Lawyers divorce court in Davis case
Taking a page from Judge Judy's television show, lawyers reportedly on the same side in defending a lawsuit against Holmes Beach and property owner Frank Davis now appear headed for divorce court.
Gregory Hootman, representing Holmes Beach in the lawsuit, wants Davis' attorney, Peter Mackey, dismissed for "improper communication."
Davis is represented in the suit by the Mackey Law Group of Bradenton and Hootman claims a Mackey attorney spoke improperly with City Commissioner Roger Lutz, himself a lawyer, about the lawsuit.
At the same time, Mackey is claiming that Hootman's actions as city counsel in the matter are "obstructive and aligned with the plaintiffs."
Mackey wants Hootman to "at least cooperate with us halfway in moving this matter to a judicial conclusion."
Hey, this is the Island.
The case stems from two variances the city commission granted Davis in February 2003 to build a four-unit condominium on his property at 5622 Gulf Drive.
Adjacent landowners Ruthanne McLean and Barbara Coloney filed suit to stop the construction, naming both Holmes Beach and Davis as defendants.
The law firm of Dye, Deitrich, Prather, Petruff, and St.

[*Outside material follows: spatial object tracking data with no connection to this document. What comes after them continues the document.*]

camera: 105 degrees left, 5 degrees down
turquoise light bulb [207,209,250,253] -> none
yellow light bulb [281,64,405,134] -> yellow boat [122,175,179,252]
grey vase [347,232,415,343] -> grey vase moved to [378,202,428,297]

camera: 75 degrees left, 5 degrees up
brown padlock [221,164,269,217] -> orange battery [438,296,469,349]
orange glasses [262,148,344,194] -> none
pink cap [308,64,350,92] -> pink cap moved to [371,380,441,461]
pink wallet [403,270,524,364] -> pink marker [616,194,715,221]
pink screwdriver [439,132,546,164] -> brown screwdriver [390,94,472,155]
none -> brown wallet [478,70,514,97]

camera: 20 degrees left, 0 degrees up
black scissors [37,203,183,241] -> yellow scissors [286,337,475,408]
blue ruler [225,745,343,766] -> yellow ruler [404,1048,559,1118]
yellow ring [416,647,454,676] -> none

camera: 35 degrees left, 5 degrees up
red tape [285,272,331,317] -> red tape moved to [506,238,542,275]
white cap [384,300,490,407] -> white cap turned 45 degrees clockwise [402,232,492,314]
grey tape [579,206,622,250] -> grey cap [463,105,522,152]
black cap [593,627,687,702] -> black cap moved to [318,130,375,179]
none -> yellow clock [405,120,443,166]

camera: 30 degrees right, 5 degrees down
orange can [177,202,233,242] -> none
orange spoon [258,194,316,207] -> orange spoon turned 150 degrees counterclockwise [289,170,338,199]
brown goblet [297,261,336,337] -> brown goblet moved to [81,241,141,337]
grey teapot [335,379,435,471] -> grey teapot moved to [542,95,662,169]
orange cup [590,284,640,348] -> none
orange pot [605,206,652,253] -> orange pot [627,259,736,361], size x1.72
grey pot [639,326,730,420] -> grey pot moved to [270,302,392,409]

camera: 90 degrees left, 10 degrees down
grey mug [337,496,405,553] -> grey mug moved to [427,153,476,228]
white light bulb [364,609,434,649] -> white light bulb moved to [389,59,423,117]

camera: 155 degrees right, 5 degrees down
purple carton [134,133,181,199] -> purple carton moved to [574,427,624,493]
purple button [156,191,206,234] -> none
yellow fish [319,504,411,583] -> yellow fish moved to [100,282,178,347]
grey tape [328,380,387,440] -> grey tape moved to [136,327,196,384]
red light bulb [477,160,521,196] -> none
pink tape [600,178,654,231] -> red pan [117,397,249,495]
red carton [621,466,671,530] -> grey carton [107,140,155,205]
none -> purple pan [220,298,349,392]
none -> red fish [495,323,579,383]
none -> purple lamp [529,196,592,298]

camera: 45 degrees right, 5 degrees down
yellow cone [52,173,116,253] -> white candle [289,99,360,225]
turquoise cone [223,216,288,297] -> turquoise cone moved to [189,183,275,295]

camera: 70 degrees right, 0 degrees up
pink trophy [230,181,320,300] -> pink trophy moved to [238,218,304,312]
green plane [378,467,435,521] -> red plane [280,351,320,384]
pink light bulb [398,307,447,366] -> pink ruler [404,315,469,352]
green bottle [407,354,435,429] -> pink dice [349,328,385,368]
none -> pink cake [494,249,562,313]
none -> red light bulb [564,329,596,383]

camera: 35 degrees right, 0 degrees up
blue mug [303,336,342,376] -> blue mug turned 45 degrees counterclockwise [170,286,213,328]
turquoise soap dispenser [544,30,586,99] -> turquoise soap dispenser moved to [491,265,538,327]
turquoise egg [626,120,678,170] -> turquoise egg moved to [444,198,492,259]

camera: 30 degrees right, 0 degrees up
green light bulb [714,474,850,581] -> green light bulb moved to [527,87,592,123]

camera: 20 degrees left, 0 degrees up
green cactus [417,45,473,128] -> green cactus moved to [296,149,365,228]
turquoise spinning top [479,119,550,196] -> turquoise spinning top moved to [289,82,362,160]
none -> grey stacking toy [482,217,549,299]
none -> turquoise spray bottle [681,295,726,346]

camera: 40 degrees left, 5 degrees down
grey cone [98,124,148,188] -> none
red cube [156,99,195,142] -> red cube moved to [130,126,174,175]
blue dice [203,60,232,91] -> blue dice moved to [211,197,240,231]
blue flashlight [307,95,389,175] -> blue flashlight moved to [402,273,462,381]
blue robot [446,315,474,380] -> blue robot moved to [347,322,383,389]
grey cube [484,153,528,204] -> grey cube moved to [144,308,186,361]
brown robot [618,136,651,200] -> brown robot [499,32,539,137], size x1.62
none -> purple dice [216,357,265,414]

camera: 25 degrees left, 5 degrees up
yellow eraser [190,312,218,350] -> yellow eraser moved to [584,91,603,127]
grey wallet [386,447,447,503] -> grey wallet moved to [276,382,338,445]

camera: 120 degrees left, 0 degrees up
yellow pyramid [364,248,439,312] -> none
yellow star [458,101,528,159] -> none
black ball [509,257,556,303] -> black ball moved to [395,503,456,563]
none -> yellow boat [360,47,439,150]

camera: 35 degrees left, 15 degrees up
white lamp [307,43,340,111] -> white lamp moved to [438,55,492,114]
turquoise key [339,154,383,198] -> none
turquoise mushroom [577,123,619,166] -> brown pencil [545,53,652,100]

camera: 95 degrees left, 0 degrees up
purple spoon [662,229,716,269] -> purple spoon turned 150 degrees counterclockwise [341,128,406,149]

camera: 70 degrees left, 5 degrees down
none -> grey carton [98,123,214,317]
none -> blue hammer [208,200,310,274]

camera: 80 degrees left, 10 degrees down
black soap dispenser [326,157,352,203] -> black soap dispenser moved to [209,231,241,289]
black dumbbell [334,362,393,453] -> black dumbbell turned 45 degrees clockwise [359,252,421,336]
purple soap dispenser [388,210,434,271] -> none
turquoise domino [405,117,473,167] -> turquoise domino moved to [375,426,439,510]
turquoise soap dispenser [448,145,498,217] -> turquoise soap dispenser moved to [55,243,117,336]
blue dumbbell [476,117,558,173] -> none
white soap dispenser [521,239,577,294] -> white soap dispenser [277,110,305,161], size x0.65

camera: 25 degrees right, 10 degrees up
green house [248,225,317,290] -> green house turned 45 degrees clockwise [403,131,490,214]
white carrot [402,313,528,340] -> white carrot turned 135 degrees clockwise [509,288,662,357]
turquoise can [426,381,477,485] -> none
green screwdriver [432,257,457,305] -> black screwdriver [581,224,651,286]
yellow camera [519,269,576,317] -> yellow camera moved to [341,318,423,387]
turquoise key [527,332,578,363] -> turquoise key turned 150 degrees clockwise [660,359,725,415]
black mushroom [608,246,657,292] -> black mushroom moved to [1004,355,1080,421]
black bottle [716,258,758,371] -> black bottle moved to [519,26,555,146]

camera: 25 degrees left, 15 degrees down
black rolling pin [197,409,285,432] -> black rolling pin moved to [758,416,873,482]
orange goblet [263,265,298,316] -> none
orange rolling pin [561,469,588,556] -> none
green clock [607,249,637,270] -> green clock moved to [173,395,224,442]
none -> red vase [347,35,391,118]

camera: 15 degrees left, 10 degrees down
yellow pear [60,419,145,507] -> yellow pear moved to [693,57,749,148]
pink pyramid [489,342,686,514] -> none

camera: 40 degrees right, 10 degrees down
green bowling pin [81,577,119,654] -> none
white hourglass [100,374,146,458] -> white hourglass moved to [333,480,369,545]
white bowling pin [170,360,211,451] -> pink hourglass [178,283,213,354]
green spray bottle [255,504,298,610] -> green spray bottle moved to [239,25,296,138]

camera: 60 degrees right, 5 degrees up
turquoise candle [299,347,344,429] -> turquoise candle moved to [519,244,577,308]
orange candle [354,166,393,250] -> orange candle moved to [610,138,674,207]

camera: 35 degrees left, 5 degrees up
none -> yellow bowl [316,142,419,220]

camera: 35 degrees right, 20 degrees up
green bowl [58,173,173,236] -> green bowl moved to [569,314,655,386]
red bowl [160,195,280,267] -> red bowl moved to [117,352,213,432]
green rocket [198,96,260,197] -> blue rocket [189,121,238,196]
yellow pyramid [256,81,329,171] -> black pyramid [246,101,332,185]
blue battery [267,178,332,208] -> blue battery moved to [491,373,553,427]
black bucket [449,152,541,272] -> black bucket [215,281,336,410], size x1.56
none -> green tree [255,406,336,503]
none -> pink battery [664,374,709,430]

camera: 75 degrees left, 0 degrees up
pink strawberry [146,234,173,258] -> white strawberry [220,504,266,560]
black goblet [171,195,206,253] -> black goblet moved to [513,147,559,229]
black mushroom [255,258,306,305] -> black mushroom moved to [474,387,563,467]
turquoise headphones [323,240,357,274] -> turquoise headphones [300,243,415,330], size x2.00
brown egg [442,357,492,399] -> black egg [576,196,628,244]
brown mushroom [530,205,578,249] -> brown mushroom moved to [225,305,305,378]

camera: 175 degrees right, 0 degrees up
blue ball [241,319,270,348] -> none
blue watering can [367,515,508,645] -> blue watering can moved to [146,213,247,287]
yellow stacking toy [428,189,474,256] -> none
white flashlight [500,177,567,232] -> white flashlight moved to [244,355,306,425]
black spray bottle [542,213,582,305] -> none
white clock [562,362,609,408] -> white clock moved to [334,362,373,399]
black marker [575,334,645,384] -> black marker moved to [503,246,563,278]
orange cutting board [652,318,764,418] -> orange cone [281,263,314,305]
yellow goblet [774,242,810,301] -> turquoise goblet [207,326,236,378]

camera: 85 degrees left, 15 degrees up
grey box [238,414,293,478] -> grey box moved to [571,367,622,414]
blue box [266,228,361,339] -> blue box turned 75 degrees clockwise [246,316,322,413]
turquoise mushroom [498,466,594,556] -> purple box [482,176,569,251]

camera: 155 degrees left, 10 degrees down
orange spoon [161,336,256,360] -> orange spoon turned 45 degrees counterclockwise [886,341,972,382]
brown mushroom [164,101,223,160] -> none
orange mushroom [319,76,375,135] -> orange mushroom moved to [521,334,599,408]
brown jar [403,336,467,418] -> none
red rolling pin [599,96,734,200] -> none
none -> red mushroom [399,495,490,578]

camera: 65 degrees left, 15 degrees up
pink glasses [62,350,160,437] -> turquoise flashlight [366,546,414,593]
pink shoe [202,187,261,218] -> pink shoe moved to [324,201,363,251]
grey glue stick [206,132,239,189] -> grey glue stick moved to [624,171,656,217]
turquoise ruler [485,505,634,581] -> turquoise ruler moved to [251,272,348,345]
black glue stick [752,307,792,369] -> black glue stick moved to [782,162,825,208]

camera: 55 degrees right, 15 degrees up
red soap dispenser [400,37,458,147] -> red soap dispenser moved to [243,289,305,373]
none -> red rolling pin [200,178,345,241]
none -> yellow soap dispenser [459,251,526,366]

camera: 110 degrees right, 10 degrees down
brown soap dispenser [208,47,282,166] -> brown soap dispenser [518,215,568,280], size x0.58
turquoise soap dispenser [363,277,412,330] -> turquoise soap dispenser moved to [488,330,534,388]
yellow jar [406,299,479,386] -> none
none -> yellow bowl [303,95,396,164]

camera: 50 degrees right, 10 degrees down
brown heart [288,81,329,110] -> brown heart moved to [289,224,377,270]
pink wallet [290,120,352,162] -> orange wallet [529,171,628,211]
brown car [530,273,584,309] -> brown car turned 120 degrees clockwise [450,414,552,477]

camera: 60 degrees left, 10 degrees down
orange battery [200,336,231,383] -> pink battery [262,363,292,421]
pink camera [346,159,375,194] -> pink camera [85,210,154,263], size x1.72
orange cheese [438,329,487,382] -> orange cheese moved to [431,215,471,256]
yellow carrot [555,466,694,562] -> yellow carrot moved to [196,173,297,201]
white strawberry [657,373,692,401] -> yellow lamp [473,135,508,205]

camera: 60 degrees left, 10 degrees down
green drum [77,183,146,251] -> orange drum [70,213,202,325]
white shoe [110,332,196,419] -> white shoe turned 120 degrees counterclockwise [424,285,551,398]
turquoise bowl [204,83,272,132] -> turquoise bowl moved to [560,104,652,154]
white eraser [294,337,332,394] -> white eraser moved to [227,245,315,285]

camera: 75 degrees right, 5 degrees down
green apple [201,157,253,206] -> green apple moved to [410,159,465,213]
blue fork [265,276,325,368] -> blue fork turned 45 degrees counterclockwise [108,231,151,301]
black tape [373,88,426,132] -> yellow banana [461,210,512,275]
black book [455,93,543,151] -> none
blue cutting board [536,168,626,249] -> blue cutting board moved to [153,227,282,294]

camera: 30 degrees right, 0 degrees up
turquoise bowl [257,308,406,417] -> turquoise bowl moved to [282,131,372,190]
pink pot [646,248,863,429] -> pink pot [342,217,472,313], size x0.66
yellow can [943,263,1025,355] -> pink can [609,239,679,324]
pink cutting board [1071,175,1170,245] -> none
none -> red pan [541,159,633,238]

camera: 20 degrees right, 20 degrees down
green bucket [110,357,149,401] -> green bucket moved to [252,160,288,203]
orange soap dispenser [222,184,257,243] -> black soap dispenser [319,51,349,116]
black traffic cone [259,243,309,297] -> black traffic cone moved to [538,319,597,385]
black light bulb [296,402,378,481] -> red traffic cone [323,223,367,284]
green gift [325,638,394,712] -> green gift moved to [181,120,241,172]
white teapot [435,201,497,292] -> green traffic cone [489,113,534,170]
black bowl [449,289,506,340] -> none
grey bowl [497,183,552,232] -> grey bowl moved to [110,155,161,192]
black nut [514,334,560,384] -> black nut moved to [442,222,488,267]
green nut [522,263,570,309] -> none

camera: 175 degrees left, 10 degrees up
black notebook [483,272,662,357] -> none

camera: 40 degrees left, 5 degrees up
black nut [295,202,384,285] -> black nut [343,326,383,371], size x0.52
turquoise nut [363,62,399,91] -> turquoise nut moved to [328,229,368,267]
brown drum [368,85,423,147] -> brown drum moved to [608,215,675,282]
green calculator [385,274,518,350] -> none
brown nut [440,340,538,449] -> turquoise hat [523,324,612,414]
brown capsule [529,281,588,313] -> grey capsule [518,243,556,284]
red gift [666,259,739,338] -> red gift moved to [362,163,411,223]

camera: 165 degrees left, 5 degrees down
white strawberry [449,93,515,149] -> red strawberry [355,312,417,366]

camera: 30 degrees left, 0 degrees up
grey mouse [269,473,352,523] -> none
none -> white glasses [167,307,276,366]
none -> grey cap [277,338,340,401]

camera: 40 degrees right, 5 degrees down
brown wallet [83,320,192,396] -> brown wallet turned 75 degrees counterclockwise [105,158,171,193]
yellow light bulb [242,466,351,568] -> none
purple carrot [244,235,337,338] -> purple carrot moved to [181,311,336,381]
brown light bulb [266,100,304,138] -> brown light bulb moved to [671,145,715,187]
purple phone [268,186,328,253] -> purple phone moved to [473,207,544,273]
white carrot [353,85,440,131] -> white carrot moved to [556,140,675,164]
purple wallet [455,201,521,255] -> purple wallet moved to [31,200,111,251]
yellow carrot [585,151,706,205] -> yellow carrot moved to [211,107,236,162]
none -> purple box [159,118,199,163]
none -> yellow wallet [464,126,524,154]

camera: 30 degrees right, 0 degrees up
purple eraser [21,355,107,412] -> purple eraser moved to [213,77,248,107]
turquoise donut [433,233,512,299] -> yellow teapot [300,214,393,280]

Paul, which is contracted as the Holmes Beach city attorney, recused itself from representing the city on the issue, citing a conflict of interest.
That resulted in the city hiring Hootman and the Florida League of Cities to defend its portion of the lawsuit, while Davis originally had Bradenton Attorney Mark Barnebey.
Davis eventually dumped Barnebey and hired Mackey.
Hootman claims in court papers that Matthew Taylor, an attorney with the Mackey Group, made an "unauthorized communication" to Lutz on Nov. 21, 2003, at the instigation of Mackey.
On the same day, he spoke with Mackey in "an effort to resolve a dispute" over a deposition by city staff member Susan Corsi.
During that conversation, according to Hootman, Mackey said "his office was contacting City Attorney Patricia Petruff and Commissioner Roger Lutz (who is an attorney) to express criticism of the representation which [Hootman] was providing to defendant CITY (sic) in this case."
Hootman said he then told Mackey that he was "not authorized to speak with members of the city commission," at which time Mackey hung up.
But it was too late.
Even Mackey conceded in a letter to Hootman the same day that Taylor had contacted Lutz earlier on Nov. 21.
Lutz, said Mackey, did not speak to Taylor because "he deemed the contact inappropriate.
"This contact does," continued Mackey, "appear to have been inappropriate under the circumstances and we apologize for the appearance of impropriety."
Mackey took full responsibility for the call, although he claimed Taylor only wanted to talk to Lutz about "procedural aspects, not substantive aspects" of the matter pending in the court.
He said that after speaking with Hootman, he went to Taylor to tell him not to call Lutz, but Taylor had just gotten off the phone with Lutz, Mackey said in his letter.
"You can be assured that even though you and I do not see eye-to-eye, there will be no further contact of any nature whatsoever," he concluded.
No more contact with Mackey is apparently fine with Hootman.
He filed a motion Nov. 26 asking the circuit court to disqualify the Mackey Law Group as Davis' attorney, for sanctions against Davis and the entry of a default.
Judge Charles Williams has set a hearing on the Hootman motion for 1:30 p.m. Jan. 23, 2004.
But the bizarre circumstances surrounding the entire case seem to be far from over.
Mackey has filed a counter-motion to the McLean/Coloney suit, asking the court to find in favor of Davis, award him damages in excess of $15,000, and pay for attorney's fees and costs associated with the action.
In fact, Mackey has even claimed in a separate motion that Holmes Beach owes Davis' attorney fees, and has asked the court to "enter an order awarding reasonable attorneys fees to Mr. Davis, to be paid by the city and its counsel."
In addition to asking the court for a divorce from Mackey in defending the suit, Hootman has also filed a separate motion asking the court to refer the matter to mediation.
No date to hear that motion has yet been set by the court.